(Data items)
----------------------------------------

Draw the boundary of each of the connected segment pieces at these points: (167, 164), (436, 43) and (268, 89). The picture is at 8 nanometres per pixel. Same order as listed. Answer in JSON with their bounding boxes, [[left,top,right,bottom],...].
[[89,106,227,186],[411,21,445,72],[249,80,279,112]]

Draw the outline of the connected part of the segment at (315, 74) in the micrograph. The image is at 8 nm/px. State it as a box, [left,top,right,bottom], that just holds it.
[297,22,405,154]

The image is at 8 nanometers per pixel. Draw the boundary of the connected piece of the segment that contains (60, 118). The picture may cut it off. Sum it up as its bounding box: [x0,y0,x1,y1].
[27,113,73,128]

----------------------------------------

▶ THE PROBLEM
The answer should consist only of the lines from the one containing "Draw the outline" through the last line of the data, given again exactly.

▶ RESPONSE TO THE TASK
Draw the outline of the connected part of the segment at (315, 74) in the micrograph. The image is at 8 nm/px. State it as a box, [left,top,right,bottom], that just holds it.
[297,22,405,154]

The image is at 8 nanometers per pixel. Draw the boundary of the connected piece of the segment that contains (60, 118). The picture may cut it off. Sum it up as its bounding box: [x0,y0,x1,y1].
[27,113,73,128]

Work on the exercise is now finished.